Required work:
#1 Rewrite the forum thread about a blank-rounding jig from "My wife and" to "bites the blank..", swapping "sander" for "disc sander".
#2 In the forum thread about a blank-rounding jig, which usernames posted on Apr 23, 2009? List each name once.

Selected excerpt:
'''
# Blank "rounding" jig



## Xephius (Apr 22, 2009)

I recently found a jig for cutting off the corners of a blank, but I can't find it anymore. I looked through the library, and I didn't see it. I also looked through the last few threads and didn't see it... I probably looked right at it and missed it, but I wanted to build one so I had hopes someone else knew what I am talking about and could point me to it. Sorry to ask if it is right in front of me and I am being daft....

-X


(The jig I am speaking of had dimensions, parts list and detailed pictures to build it. I think it was designed for a band saw, but could be adapted for any saw.)


----------



## thewishman (Apr 22, 2009)

Just put a 1/4 round bit on your router table.


----------



## VisExp (Apr 22, 2009)

I use my lathe :wink:


----------



## Paul in OKC (Apr 23, 2009)

VisExp said:


> I use my lathe :wink:



I figured some one would beat me to that one! But since you did......
DITTO!


----------



## Russianwolf (Apr 23, 2009)




----------



## Woodlvr (Apr 23, 2009)

I have one that is mounted on a board that someone donated a couple of years ago in the BB, I have never used it or been able to sell it. Go figure.


----------



## HawksFeather (Apr 23, 2009)

When I started turning there was a jig pictured that you could clamp on your bandsaw to cut off the corners.  It didn't make it round, but helped.  Where it worked the best for me was on some softer pieces of wood that (with limited turning skills) I would get a catch and sometimes ruin a pretty decent piece of wood.   Are you thinking of a jig along that line or something else?

Jerry


----------



## Xephius (Apr 23, 2009)

Jerry,

   That is exactly what I am speaking of. It was a nice little design to knock the corners off a blank to make it octagon shaped.

  My wife and I are building complicated inlay/constructed blanks, and she had had trouble with a couple of them exploding on because they catch a little when first turning. I often will use the sander, or slice the corners off by hand using a clamp. She prefers to use a jig where her hands get nowhere near a blade/sander. My hope was to make up this jig so she could feel confident cutting the corners without me.

  I also would like to have it for the time when I build a blank with many metal layers. I have and can just pop it on the lathe and be gentle, but when I spend the better part of 4 hours building a segment, I don't want it to explode because the tool bites the blank..

  I will keep looking, or just build my own and post it up here...

-X



----------



## Bear-31 (Apr 23, 2009)

I think this is the one you are looking for. I downloaded them a while back. It's not mine and I haven't tried it yet. I haven't found a blank I wasn't willing to round on the lathe.


----------



## Xephius (Apr 23, 2009)

Bear,

   That is indeed what I was looking for. I will take a stab at it first thing next week. Thanks!

-X



----------



## HawksFeather (Apr 24, 2009)

Here are a couple of pictures of the one that I made.  It is nothing fancy, but gets the job done when needed.  I made it from a 14 inch piece of aluminum angle (because it would be the easiest to open the slot I needed) attached to a piece of scrap wood that I had cut at a 45 degree angle and attach it with a C clamped to the saw when I need it.  It is pretty easy to move and make any adjustments for larger or smaller blanks.  I have used it on some pen blanks but mainly 1 3/4 blanks.
















It is pretty straight forward, but if you have any questions let me know.

Jerry


----------



## bitshird (Apr 24, 2009)

Paul in OKC said:


> I figured some one would beat me to that one! But since you did......
> DITTO!



Me three Keith and Paul seem to be one and two,


----------
'''
Listed entries:
'''
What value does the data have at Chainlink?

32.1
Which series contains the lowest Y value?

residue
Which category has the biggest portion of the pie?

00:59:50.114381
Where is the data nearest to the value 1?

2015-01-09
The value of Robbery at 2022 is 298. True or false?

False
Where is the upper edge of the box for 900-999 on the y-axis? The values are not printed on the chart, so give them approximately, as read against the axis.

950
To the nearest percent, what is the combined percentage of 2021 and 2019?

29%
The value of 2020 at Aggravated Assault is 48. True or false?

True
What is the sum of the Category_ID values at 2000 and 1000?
'''
Solutions to the exercise:
#1
My wife and I are building complicated inlay/constructed blanks, and she had had trouble with a couple of them exploding on because they catch a little when first turning. I often will use the disc sander, or slice the corners off by hand using a clamp. She prefers to use a jig where her hands get nowhere near a blade/disc sander. My hope was to make up this jig so she could feel confident cutting the corners without me.

  I also would like to have it for the time when I build a blank with many metal layers. I have and can just pop it on the lathe and be gentle, but when I spend the better part of 4 hours building a segment, I don't want it to explode because the tool bites the blank..

#2
Paul in OKC
Russianwolf
Woodlvr
HawksFeather
Xephius
Bear-31